### The problem
Collect all lines containing the word "автобусный" from the data.

_ _ _ _ _ _ _

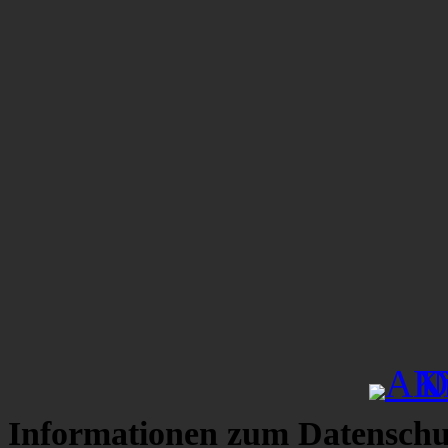
Informationen zum Datenschu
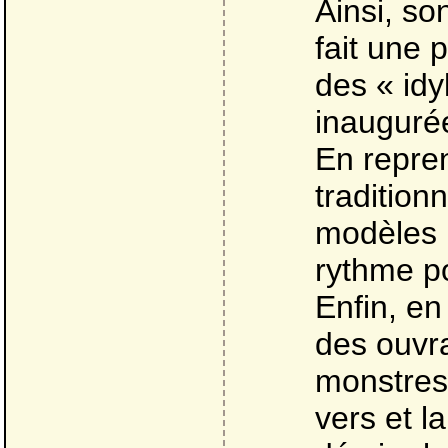
Ainsi, so
fait une 
des « idy
inauguré
En repren
tradition
modèles n
rythme p
Enfin, en
des ouvra
monstres
vers et l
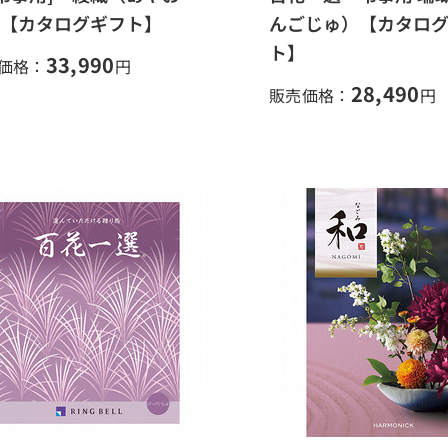
【カタログギフト】
んごじゅ）【カタロ
ト】
33,990
価格：
円
28,490
販売価格：
円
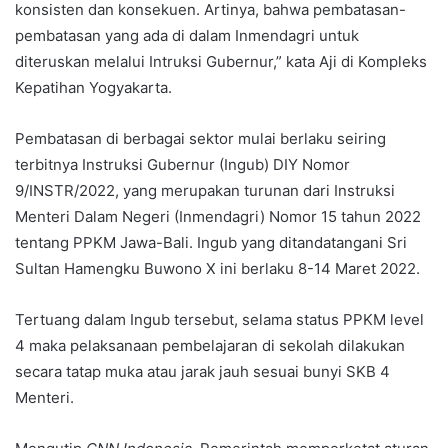
konsisten dan konsekuen. Artinya, bahwa pembatasan-
pembatasan yang ada di dalam Inmendagri untuk
diteruskan melalui Intruksi Gubernur,” kata Aji di Kompleks
Kepatihan Yogyakarta.
Pembatasan di berbagai sektor mulai berlaku seiring
terbitnya Instruksi Gubernur (Ingub) DIY Nomor
9/INSTR/2022, yang merupakan turunan dari Instruksi
Menteri Dalam Negeri (Inmendagri) Nomor 15 tahun 2022
tentang PPKM Jawa-Bali. Ingub yang ditandatangani Sri
Sultan Hamengku Buwono X ini berlaku 8-14 Maret 2022.
Tertuang dalam Ingub tersebut, selama status PPKM level
4 maka pelaksanaan pembelajaran di sekolah dilakukan
secara tatap muka atau jarak jauh sesuai bunyi SKB 4
Menteri.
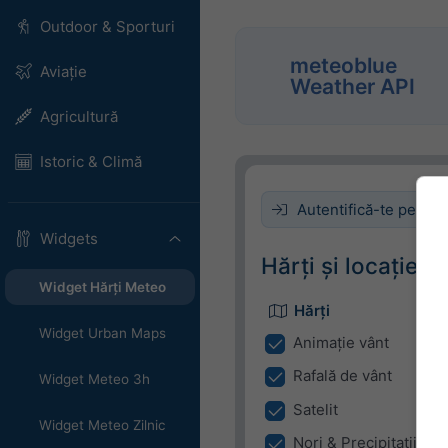
Outdoor & Sporturi
meteoblue
Aviație
Weather API
Agricultură
Istoric & Climă
Autentifică-te pentru
Widgets
Hărți și locație
Widget Hărți Meteo
Hărți
Widget Urban Maps
Animație vânt
Rafală de vânt
Widget Meteo 3h
Satelit
Widget Meteo Zilnic
Nori & Precipitații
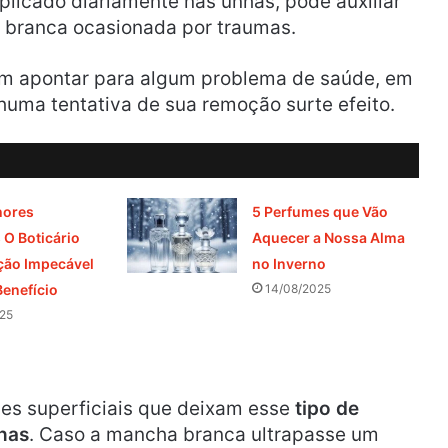
licado diariamente nas unhas, pode auxiliar
branca ocasionada por traumas.
m apontar para algum problema de saúde, em
uma tentativa de sua remoção surte efeito.
hores
5 Perfumes que Vão
O Boticário
Aquecer a Nossa Alma
ção Impecável
no Inverno
enefício
14/08/2025
25
es superficiais que deixam esse
tipo de
has
. Caso a mancha branca ultrapasse um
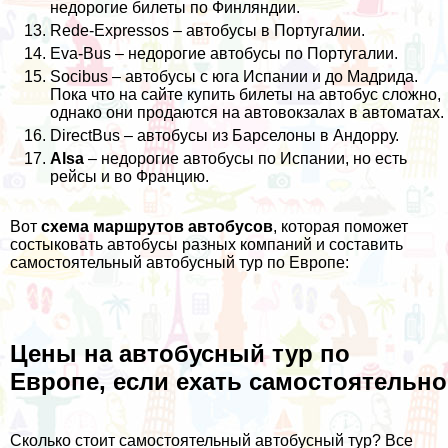
недорогие билеты по Финляндии.
Rede-Expressos
– автобусы в Португалии.
Eva-Bus
– недорогие автобусы по Португалии.
Socibus
– автобусы с юга Испании и до Мадрида.
Пока что на сайте купить билеты на автобус сложно,
однако они продаются на автовокзалах в автоматах.
DirectBus
– автобусы из Барселоны в Андорру.
Alsa
– недорогие автобусы по Испании, но есть
рейсы и во Францию.
Вот
схема маршрутов автобусов
, которая поможет
состыковать автобусы разных компаний и составить
самостоятельный автобусный тур по Европе:
Цены на автобусный тур по
Европе, если ехать самостоятельно
Сколько стоит самостоятельный автобусный тур? Все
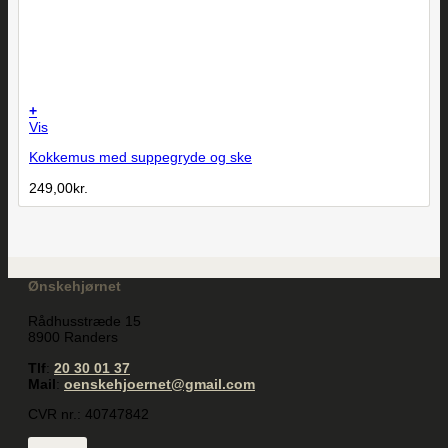
+
Vis
Kokkemus med suppegryde og ske
249,00
kr.
Ønskehjørnet
Rådhusstræde 15
8900 Randers
Tlf
:
20 30 01 37
Mail
:
oenskehjoernet@gmail.com
CVR nr.: 40747842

_ _ _ _ _ _ _

### Task response
самостоятельный автобусный тур по Европе:
Цены на автобусный тур по
Сколько стоит самостоятельный автобусный тур? Все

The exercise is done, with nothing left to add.